Por que se conta essa história? Porque o presidente Lula quer incluir um “maior de espadas” na lista de um nome só que o PMDB pretende entregar-lhe para compor a chapa de Dilma Rousseff. O partido indicará Michel Temer, seu presidente, mas quem o primeiro-companheiro irá sugerir, só para enfeitar a relação?
Pode ser Henrique Meirelles, pode ser Roberto Requião, pode ser Edison Lobão, os três do PMDB, como poderá ser Ciro Gomes, de fora. Quem quiser que se fantasie de Antonio Carlos…
O círculo se fecha
Faltam dez dias úteis para vencer o prazo das desincompatibilizações de ministros, governadores e altos executivos das estatais que disputarão as eleições de outubro. A exceção fica para os governadores capacitados a pleitear um segundo mandato, tendo em vista a abominável emenda constitucional da reeleição, imposta ao Congresso por Fernando Henrique Cardoso. Para não precisar deixar o governo no período eleitoral, o sociólogo inventou que presidentes da República, governadores e prefeitos poderiam disputar um segundo mandato no exercício de suas funções. Mas se fossem atrás de cadeiras no Senado ou até de olho na presidência da República, precisariam sair. A situação de ministros e dirigentes de estatais não comportou exceções. É pedir as contas ou tornar-se inelegível.

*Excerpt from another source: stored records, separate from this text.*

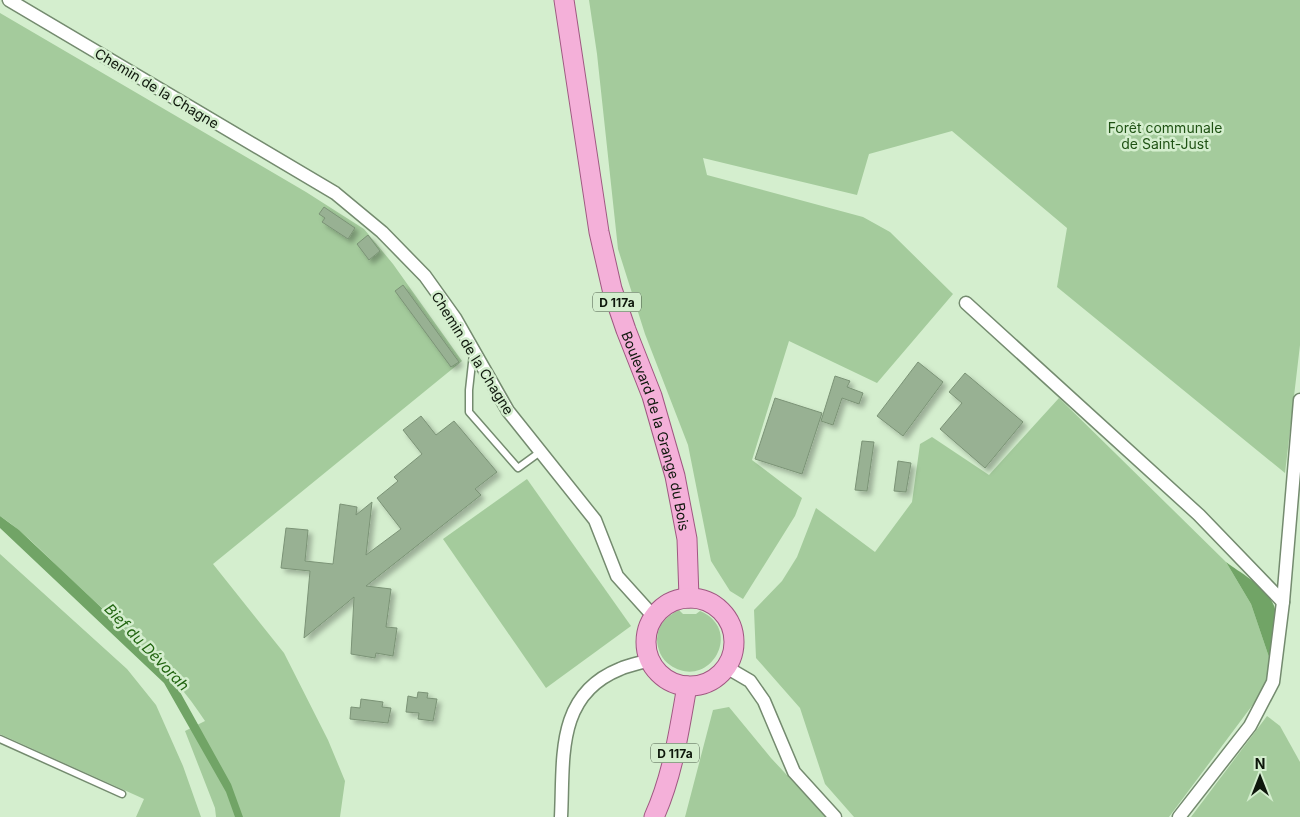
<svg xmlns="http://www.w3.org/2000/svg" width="1300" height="817" font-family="Inter,sans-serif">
<defs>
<filter id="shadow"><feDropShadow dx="4" dy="4" stdDeviation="2.5" flood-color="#0004"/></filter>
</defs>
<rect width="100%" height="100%" fill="#d4eece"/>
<g fill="#a4cb9c">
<polygon points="589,0 1300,0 1300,345 1285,473 1057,287 1067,228 952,131 869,154 857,195 703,158 707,175 863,217 890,232 953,294 877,383 789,341 752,460 802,498 795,516 743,599 730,591 711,561 688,445 645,334 618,249 597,54"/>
<path d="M0 13 306 192 364 229 393 264 462 361 213 564 284 653 328 740 345 781 340 817H216L215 808 185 731 205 721C171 668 120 625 74 582 50 560 27 534 0 516Z"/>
<polygon points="1059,398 1226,562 1251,604 1271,663 1263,691 1169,817 854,817 825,784 800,708 756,658 754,610 782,581 797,557 816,508 875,552 912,502 920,444 932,437 989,475"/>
<polygon points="527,479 631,626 546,688 443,539"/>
<polygon points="0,554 127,669 156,705 183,766 201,817 136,817 144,799 0,734"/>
<path d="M679 610 683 614H696L700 611C745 630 709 692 670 665 662 660 657 649 657 639 658 624 667 616 679 610Z"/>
<polygon points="729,707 771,758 826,817 685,817 713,710"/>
<polygon points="1267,716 1280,726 1300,762 1300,817 1191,817"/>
</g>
<g fill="#71a466">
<polygon points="0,516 19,530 105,611 169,675 180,692 231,784 243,817 235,817 226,792 164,683 0,528"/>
<path d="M1226 562C1243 575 1275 591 1276 615 1276 631 1273 647 1271 663L1251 604Z"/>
</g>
<g fill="#98b193" stroke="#7b9376" filter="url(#shadow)">
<polygon points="324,207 355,228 348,239 322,222 325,218 319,214"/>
<polygon points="368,235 380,251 369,260 357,244"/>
<polygon points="403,285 459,362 451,367 395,291"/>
<polygon points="918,362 943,382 903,436 877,416"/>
<polygon points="965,373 1023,422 985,468 940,429 962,403 949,392"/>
<polygon points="835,376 850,381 847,387 863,393 859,404 842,398 833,425 821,421"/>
<polygon points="775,398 822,413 802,474 755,459"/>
<polygon points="421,416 436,435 454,421 497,472 475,489 481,495 366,586 391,589 386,627 397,628 393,656 376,653 375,658 351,654 354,597 304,638 310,571 281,568 286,528 308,530 305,561 333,564 340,504 357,507 356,515 372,502 366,555 401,529 377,498 398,481 394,477 422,454 403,430"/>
<polygon points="862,441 874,442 867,491 855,490"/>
<polygon points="898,461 911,463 906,492 894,491"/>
<polygon points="418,692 428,693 427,698 437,699 433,721 418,719 419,713 406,712 408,696 417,698"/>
<polygon points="361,699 383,702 382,707 391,708 388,723 350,719 351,707 360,708"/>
</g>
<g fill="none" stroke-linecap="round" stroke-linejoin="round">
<defs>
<g id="lane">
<polyline points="473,354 469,390 469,412 518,468 540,452"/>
<polyline points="0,739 122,794"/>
</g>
<g id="street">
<polyline points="9,0 335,193 382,232 425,276 455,318 508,411 595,520 617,576 654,617"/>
<polyline points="966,303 1199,515 1283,602"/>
<polyline points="726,667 750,681 764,701 794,772 835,817"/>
<path d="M561 817C564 759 555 695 620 669 629 665 640 663 650 660"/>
<polyline points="1179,817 1250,726 1273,682 1283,602 1300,400"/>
</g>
<g id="primary">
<path id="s1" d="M564 0 599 232 612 289 626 330 652 396 675 476 687 539 689 598"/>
<circle cx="690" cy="642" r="44"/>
<path d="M654 817C673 775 679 731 687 686"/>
</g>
</defs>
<use href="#lane" stroke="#748b6f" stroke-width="9"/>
<use href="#street" stroke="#748b6f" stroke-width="15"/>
<use href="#primary" stroke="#9f5881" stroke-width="21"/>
<use href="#lane" stroke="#fff" stroke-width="6"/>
<use href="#street" stroke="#fff" stroke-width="12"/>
<use href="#primary" stroke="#f4b0d9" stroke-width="19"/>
</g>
<g text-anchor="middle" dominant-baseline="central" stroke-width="5" stroke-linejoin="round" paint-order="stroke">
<g fill="#d4eece" stroke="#495846" stroke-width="1">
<rect x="593" y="292.5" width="48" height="19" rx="4"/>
<rect x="651" y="743.5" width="48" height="19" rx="4"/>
</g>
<g font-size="12" font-weight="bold" fill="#0e170c">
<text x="617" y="302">D 117a</text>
<text x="675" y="753">D 117a</text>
</g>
<g font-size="14" fill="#0e170c" stroke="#d4eece">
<text transform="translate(157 88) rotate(31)">Chemin de la Chagne</text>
<text transform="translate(473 353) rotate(58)">Chemin de la Chagne</text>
<text stroke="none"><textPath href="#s1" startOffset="442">Boulevard de la Grange du Bois</textPath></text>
</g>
<g font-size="14" fill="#1f5214" stroke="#d4eece">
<text x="1165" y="127">Forêt communale<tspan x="1165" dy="16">de Saint-Just</tspan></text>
</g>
<g font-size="15" font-style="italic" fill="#20640f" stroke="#d4eece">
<text transform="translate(147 647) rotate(46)">Bief du Dévorah</text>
</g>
</g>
<g transform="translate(1260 777)" stroke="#d4eece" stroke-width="4" paint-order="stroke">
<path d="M0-4L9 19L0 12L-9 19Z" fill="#0e170c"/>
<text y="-8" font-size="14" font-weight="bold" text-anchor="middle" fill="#0e170c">N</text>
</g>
</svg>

Muita gente fica pensando por que o Legislativo, passados tantos anos, não corrigiu essa aberração. Ou a permanência nos cargos vale para todos ou para ninguém, nem se falando da prerrogativa de deputados e senadores que não necessitam ir para casa quando disputam a reeleição ou outro lugar. São os interesses variados que se cruzam e imobilizam todo mundo.
Tem ministros sem dormir, analisando ainda a hipótese de concorrer às eleições ou de permanecer até dezembro onde estão. Com a decisão do presidente Lula de aproveitar a maioria dos secretários-executivos nos ministérios a ficar vagos, logo os insignes partintes poderão arrepender-se de deixar os insignes ficantes em suas cadeiras. Afinal, como ministros, encontram-se em área de exposição bem maior do que como simples candidatos, mesmo aqueles que retornarão ao Congresso. Afinal, são 37 ministérios cotejados com 81 senadores e 513 deputados.

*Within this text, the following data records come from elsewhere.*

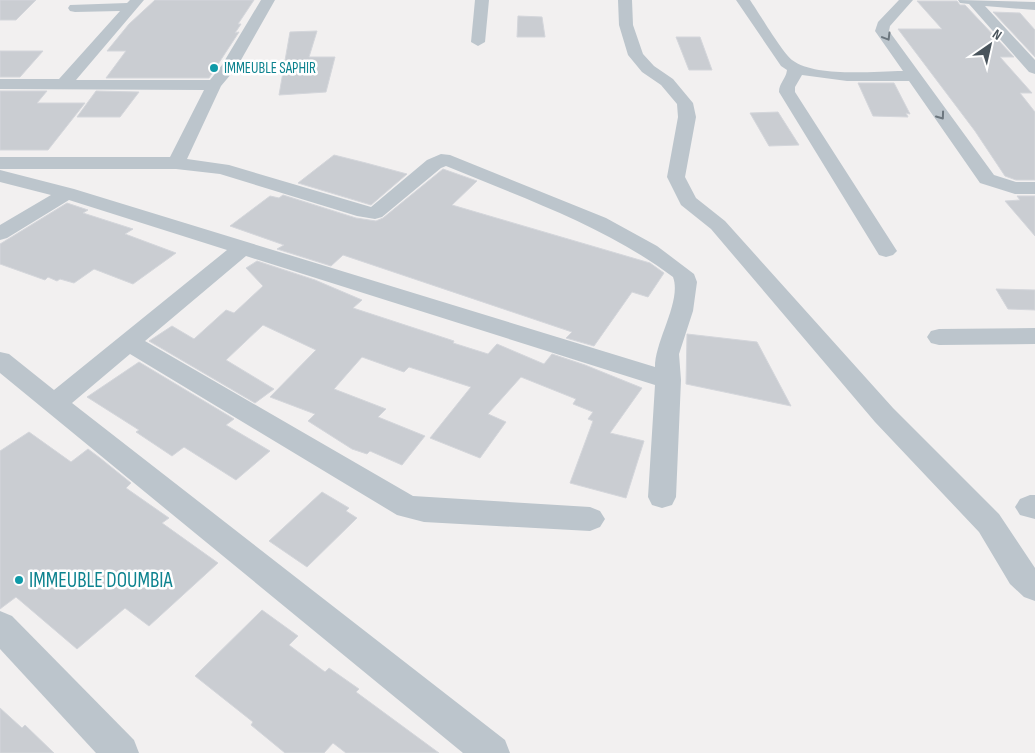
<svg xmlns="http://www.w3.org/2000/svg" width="1035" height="753" font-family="'Sofia Sans Condensed',sans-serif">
<rect width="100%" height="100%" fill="#f2f0f0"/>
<!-- building -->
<g fill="#cacdd2" stroke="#d4d6db">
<path d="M 0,0 L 36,0 L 16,20 L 0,20 Z"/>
<path d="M 155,0 L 254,0 L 238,24 L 241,24 L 235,33 L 239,32 L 209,78 L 106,78 L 126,51 L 107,51 L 129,24 Z"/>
<path d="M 917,1 L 957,1 L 960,5 L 965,5 L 1014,57 L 1000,57 L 1032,93 L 1020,93 L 1035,112 L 1035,180 L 1016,180 L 1005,176 L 975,131 L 898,29 L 942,29 Z"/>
<path d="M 993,12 L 1020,13 L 1035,30 L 1035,57 Z"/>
<path d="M 518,16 L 542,17 L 545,37 L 517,37 Z"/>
<path d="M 317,31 L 309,57 L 335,57 L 326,92 L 279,95 L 290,32 Z"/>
<path d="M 676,37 L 700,37 L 712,70 L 689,70 Z"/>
<path d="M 0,51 L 43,51 L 20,77 L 0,77 Z"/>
<path d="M 858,83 L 894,83 L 910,114 L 906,113 L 908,117 L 873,116 Z"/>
<path d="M 0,91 L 47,91 L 37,103 L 85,103 L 48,150 L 0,150 Z"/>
<path d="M 96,91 L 139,92 L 120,117 L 77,117 Z"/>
<path d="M 778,112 L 799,145 L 769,146 L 750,113 Z"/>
<path d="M 334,155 L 366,163 L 407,174 L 371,205 L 298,183 Z"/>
<path d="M 443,169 L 477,181 L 452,205 L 650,263 L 664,273 L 648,297 L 632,292 L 594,346 L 566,338 L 572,332 L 343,255 L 331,266 L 277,249 L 284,245 L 230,226 L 270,196 L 279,198 L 283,195 L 356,218 L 376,221 L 383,218 Z"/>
<path d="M 1017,196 L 1035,196 L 1035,236 L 1005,201 L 1020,200 Z"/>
<path d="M 67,203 L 88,210 L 83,213 L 133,229 L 125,234 L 176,253 L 133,284 L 94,269 L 74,283 L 60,279 L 57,281 L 48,277 L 45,280 L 0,264 L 0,244 Z"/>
<path d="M 257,261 L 315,280 L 362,300 L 353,308 L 454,341 L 453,343 L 488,354 L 497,344 L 544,364 L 552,354 L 585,365 L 642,388 L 610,433 L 644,441 L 626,498 L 570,483 L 593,421 L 588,419 L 593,412 L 573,404 L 576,399 L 521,377 L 488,414 L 506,422 L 480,458 L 430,438 L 471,387 L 409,367 L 404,372 L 362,357 L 334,389 L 386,409 L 378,417 L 425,436 L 402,465 L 370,451 L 367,454 L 352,449 L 308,421 L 315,414 L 270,397 L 316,350 L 263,325 L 226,360 L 274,389 L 255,403 L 149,341 L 172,326 L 194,339 L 226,310 L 234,313 L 263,286 L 246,268 Z"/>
<path d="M 996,289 L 1035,290 L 1035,310 L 1008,309 Z"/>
<path d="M 687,334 L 757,342 L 791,406 L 686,384 Z"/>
<path d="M 139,362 L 234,419 L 226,425 L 270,451 L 236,480 L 184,447 L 172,456 L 136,432 L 139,430 L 87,397 Z"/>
<path d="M 29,432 L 71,462 L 88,449 L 100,458 L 131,483 L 126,488 L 169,518 L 162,523 L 218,563 L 149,626 L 125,608 L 77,649 L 16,597 L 0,609 L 0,451 Z"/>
<path d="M 322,492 L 349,508 L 346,511 L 357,518 L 307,567 L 269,541 Z"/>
<path d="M 262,610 L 298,636 L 289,645 L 325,672 L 329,668 L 359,689 L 356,692 L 439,753 L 346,753 L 333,743 L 324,753 L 285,753 L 251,725 L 253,722 L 195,676 Z"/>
<path d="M 0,708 L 22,728 L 25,725 L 54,753 L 0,753 Z"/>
</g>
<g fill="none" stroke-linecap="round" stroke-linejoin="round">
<!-- minor -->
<g fill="#bcc5cc" fill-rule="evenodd">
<path d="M 130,0 L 144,0 L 76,80 L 210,80 L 222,65 L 261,0 L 275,0 L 237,67 L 221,86 L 187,159 L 229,165 L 371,207 L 427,160 L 441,154 L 450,155 L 606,218 L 657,246 L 694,274 L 697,282 L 693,311 L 679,354 L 681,380 L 676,497 L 672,505 L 662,508 L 652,505 L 648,497 L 655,385 L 246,256 L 145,341 L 413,496 L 590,507 L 600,511 L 605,519 L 600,527 L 590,531 L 424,522 L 397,515 L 130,354 L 72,403 L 505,740 L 510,753 L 463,753 L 0,373 L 0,352 L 9,354 L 54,390 L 227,250 L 69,200 L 7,238 L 0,240 L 0,225 L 51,195 L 0,182 L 0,170 L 74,189 L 655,367 C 655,340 682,301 673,277 C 605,226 525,199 446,166 L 441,168 L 382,217 L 375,219 L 357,216 L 220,174 L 176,169 L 0,169 L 0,157 L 170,157 L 204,90 L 0,89 L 0,79 L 59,79 L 120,11 L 75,12 L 70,11 L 68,8 L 70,5 L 127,3 Z"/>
<path d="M 475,0 L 489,0 L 485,42 L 478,46 L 471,42 Z"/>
<path d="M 618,0 L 632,0 L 633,25 L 643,54 L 654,66 L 673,79 L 693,103 L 696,117 L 685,177 L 696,198 L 725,221 L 893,408 L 999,514 L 1035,568 L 1035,601 L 1024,597 L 1010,584 L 979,532 L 875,422 L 711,229 L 681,205 L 667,177 L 678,117 L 677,104 L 661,85 L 642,72 L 628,55 L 619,25 Z"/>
<path d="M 736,0 L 750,0 C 759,13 782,52 792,60 C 816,78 874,71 903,71 L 875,31 L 878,22 L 899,0 L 913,0 L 890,26 L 889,31 L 994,175 L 1016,182 L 1035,182 L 1035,194 L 1015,194 L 980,183 L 909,81 L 847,81 L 802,75 L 795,87 L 795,92 L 897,251 L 893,255 L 886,257 L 879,255 L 779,92 C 779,83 786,79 787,70 L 781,66 Z"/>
<path d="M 958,0 L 1035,2 L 1035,10 L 985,6 L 1035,60 L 1035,74 L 1029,72 L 969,4 L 960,3 Z"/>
<path d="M 1035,328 L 1035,344 L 939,345 L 931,343 L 927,337 L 931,331 L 939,329 Z"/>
<path d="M 1030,495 L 1035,495 L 1035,519 L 1020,515 L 1015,507 L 1020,499 Z"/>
<path d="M 0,611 L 12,616 L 134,740 L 139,753 L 96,753 L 0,649 Z"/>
</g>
</g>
<!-- one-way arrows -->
<defs><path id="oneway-chevron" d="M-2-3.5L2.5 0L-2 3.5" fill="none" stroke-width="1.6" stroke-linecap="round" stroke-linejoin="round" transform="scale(1.25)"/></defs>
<g stroke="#6c767e">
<use href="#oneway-chevron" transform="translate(887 37) rotate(59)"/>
<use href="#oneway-chevron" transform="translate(941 116) rotate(54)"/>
</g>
<!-- markers -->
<g fill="#0f9aa8" stroke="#fff" stroke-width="2">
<circle cx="214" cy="68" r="5"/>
<circle cx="19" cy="580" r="5"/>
</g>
<g text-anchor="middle" stroke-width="5" stroke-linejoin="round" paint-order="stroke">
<!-- far-culture labels -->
<g font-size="15" fill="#0d838f" stroke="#fff" text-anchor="start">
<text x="224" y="73">IMMEUBLE SAPHIR</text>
</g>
<!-- near-culture labels -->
<g font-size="21" fill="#0d838f" stroke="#fff" text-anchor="start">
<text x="29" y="587">IMMEUBLE DOUMBIA</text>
</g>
</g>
<!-- north arrow -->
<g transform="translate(990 45) rotate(34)" stroke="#ffffff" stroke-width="4" paint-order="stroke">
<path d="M0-4L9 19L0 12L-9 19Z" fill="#49545c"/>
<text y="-8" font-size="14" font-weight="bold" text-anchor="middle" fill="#49545c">N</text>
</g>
</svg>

Estes raciocínios dão a medida da insônia registrada na Esplanada dos Ministérios…
Pelo menos uma vez
Corre em Brasília que depois de outubro, sejam quais forem os resultados eleitorais, o presidente Lula deverá promover um monumental festival de despedidas. Se puder, visitará todos os estados pela última vez, ao tempo em que comparecerá ao Congresso e ao Supremo Tribunal Federal. É provável que reúna também o Conselho da República, até hoje virgem de reuniões, e até se anime a convidar todos os ex-presidentes da República para uma cautelosa confraternização. A única vez que o Lula promoveu esse encontro foi a bordo do avião presidencial, em viagem a Roma para a posse do novo Papa. Mesmo assim, faltou um, Fernando Collor, que naqueles idos ainda não havia sido absolvido pelo Supremo Tribunal Federal. Agora, não faltaria ninguém, de José Sarney a Fernando Collor, Itamar Franco e Fernando Henrique Cardoso. Isso, é claro, se aceitassem o convite.
Dificuldades
Ainda para ficar no tema, vale enfatizar as dificuldades para ser ex-presidente da República. De repente, o tapete parece desaparecer do chão. Salamaleques e rapapés vão sumindo, desde a subserviência da maioria dos auxiliares até as mordomias, das necessárias às exageradas. Não há mais mordomos para botar os chinelos ao pé da cama, nem chefes de cozinha especializados em preparar as iguarias preferidas. Para entrar no carro, mesmo dispondo de viaturas oficiais e minigabinetes de segurança, não raro pegarão na maçaneta. Pior quando se dirigem a reuniões ou solenidades: devem esperar ser convocados para as mesas, em vez de buscarem por conta própria o lugar principal. Toques de corneta e bandas de música ficaram para trás.
Tudo isso parece bobagem, mas pega mais do que sarampo. Já não há mais lugar garantido na mídia, muito menos nas calçadas, quando bissextamente as freqüentarem. Sobre tudo isso deverá meditar o presidente Lula, ainda que pelas suas origens e sua própria natureza, possa até dar graças a Deus pela falta de tanta fantasia.